After prep school at Reigate, where he remembers the passing of King George, and the Coronation of Queen Elizabeth as radio events, serious education began at junior school in Wolverhampton where intensive teaching for the 11-plus led him to the Wolverhampton grammar school, before relocating to Norwich where six years and A-levels followed.

After reading the law at Trinity Hall, Cambridge where he was also President of the Cambridge University French Society, Richard Gifford was articled to Theodore Goddard & Co where his interest in overseas and international law developed. The first case that came his way was the divorce of a well-known hereditary peeress and mother to a princess which was facilitated by the passing of the 1969 Divorce reform Act.

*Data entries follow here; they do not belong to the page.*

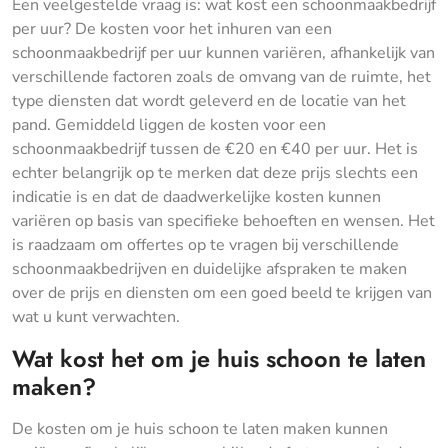
Een veelgestelde vraag is: wat kost een schoonmaakbedrijf
per uur? De kosten voor het inhuren van een
schoonmaakbedrijf per uur kunnen variëren, afhankelijk van
verschillende factoren zoals de omvang van de ruimte, het
type diensten dat wordt geleverd en de locatie van het
pand. Gemiddeld liggen de kosten voor een
schoonmaakbedrijf tussen de €20 en €40 per uur. Het is
echter belangrijk op te merken dat deze prijs slechts een
indicatie is en dat de daadwerkelijke kosten kunnen
variëren op basis van specifieke behoeften en wensen. Het
is raadzaam om offertes op te vragen bij verschillende
schoonmaakbedrijven en duidelijke afspraken te maken
over de prijs en diensten om een goed beeld te krijgen van
wat u kunt verwachten.
Wat kost het om je huis schoon te laten
maken?
De kosten om je huis schoon te laten maken kunnen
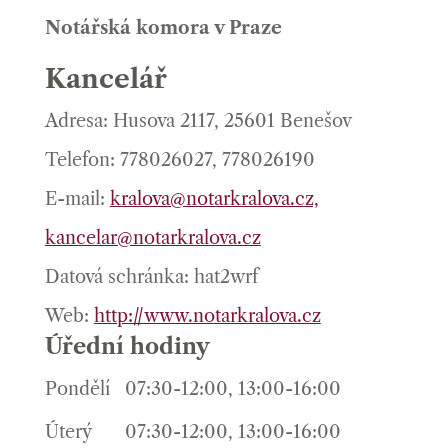
Notářská komora v Praze
Kancelář
Adresa: Husova 2117, 25601 Benešov
Telefon: 778026027, 778026190
E-mail:
kralova@notarkralova.cz,
kancelar@notarkralova.cz
Datová schránka: hat2wrf
Web:
http://www.notarkralova.cz
Úřední hodiny
Pondělí
07:30-12:00, 13:00-16:00
Úterý
07:30-12:00, 13:00-16:00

Becoming a partner in Sheridans in 1975, Richard developed areas of the law in a wide spectrum of cases. These have included the first case to reach the House of Lords concerning division of family assets on divorce, a series of cases on the status of Commonwealth citizens seeking UK nationality, and the well-known case of the Chagos islanders.

It was on a visit to Mauritius as Chairman of the Anglo-Mauritian Association that Richard had the idea of investigating the little known exile of the Chagos Islanders from their homeland, a process only made possible by his researches in the Public Record Office where hitherto secret Foreign Office papers now revealed the way in which these removals took place, and the presentation of this strategy to the outside world. As the lawyer representing the Chagos community both in Mauritius and Seychelles, Richard featured in the award winning documentary by John Pilger “Stealing a Nation.” He has lost count of the professional time spent in helping academics and journalists in their enquiries into this unusual episode of English Colonial History.

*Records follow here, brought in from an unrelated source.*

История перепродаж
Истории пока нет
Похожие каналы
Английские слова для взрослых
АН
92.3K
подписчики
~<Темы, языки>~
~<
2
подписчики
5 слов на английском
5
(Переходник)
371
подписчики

In May 2007, Richard secured the Islanders a monumental victory in the Court of Appeal, which found the British government guilty of an "abuse of power" for attempting to prevent the Chagossians from reclaiming their
homeland. As he pilots the Islanders’ through the courts, and campaigns in the wider body politic (where son Mark has been influential as a young lawyer), he is now asked to speak at meetings of an increasingly wide audience concerned with the violations of international human rights.